The introduction of new vaccines to national immunization plans has historically been a contentious issue, with some arguing that introducing a new vaccine might add extra burden to the existing immunization system, while others maintain that a new vaccine would strengthen the system by increasing coverage.
To help countries achieve the maximum impact of new vaccines, the World Health Organization has released new guidance on how to introduce new vaccines to countries' existing immunization programs.
WHO defines a vaccine introduction as an addition to an immunization program of a vaccine against a disease not previously covered in that program, a new combination vaccine or a vaccine that uses a new route of administration compared to what's currently used, such as an injectable vaccine replacing an oral one.
The guidance document outlines key factors for countries to consider when deciding whether to introduce a new vaccine--including the public health priority of the target disease, disease burden and whether alternative prevention and control methods are a better option than vaccination. Other considerations include whether the proposed vaccine is economically and financially viable and whether the current healthcare system could handle the introduction of the new vaccine.
For countries that decide to introduce a new vaccine, WHO recommends choosing a service-delivery strategy and schedule for the vaccine as well as ramping up cold chain and vaccine-management systems, training health workers to manage and administer the new vaccine and promoting its use through public health campaigns.

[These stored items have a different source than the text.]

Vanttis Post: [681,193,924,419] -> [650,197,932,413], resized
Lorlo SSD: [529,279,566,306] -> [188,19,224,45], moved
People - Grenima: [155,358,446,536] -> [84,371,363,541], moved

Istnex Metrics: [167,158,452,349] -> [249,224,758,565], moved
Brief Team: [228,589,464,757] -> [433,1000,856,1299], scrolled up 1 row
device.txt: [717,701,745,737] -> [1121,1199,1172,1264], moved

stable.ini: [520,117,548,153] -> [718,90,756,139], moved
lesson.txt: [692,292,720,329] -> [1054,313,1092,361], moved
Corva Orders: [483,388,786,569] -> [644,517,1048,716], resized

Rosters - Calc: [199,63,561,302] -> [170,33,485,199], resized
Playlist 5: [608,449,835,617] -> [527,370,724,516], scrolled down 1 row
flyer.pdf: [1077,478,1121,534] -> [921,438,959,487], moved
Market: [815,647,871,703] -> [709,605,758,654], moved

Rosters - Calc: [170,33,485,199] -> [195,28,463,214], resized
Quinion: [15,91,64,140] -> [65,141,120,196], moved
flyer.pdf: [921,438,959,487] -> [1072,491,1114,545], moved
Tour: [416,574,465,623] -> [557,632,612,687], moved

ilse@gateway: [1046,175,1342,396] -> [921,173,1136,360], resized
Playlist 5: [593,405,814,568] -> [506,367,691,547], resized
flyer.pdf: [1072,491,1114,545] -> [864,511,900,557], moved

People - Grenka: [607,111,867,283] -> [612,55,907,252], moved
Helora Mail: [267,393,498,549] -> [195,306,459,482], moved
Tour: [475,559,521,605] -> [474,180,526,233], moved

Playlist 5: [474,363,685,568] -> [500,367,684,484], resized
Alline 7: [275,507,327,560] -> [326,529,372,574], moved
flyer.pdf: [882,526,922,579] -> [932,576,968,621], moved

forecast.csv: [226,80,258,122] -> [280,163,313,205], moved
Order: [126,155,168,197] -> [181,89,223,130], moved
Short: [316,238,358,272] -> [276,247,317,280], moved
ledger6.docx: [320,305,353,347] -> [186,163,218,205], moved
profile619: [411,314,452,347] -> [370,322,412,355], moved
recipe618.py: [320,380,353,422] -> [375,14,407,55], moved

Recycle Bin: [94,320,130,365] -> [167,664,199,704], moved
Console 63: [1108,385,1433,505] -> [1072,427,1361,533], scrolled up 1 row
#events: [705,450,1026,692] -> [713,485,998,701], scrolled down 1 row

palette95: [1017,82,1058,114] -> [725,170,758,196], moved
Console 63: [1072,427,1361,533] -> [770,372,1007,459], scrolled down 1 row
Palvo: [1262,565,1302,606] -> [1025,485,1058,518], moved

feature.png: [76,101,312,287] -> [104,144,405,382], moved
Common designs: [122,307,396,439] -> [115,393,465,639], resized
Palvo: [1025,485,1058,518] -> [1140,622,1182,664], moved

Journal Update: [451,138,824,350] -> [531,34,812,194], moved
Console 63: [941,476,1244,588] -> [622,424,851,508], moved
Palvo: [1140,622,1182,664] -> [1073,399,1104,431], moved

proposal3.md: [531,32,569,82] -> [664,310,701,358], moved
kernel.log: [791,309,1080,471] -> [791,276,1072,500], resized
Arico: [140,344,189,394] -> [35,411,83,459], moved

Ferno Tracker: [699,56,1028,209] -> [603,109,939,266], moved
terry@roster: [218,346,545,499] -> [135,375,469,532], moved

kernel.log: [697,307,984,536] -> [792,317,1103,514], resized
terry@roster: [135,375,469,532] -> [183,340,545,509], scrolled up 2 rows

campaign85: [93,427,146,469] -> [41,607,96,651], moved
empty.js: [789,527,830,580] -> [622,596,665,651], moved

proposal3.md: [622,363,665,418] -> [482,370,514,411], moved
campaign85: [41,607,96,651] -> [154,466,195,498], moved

Since its introduction in 1974, WHO's global Expanded Programme on Immunization has prevented millions of deaths and illnesses as a result of vaccination recommendations against 6 diseases--tuberculosis, diphtheria, tetanus, pertussis, poliomyelitis and measles--according to the report. As of 2012, an estimated 83% of the world's children under one year old received all three doses of the diphtheria-tetanus-pertussis (DTP) vaccine.
Two additional vaccines--for hepatitis B and Haemophilus inﬂuenzae type b--have since been recommended by WHO for universal use, and starting in 2000, many countries have added these two vaccines to their national immunization programs.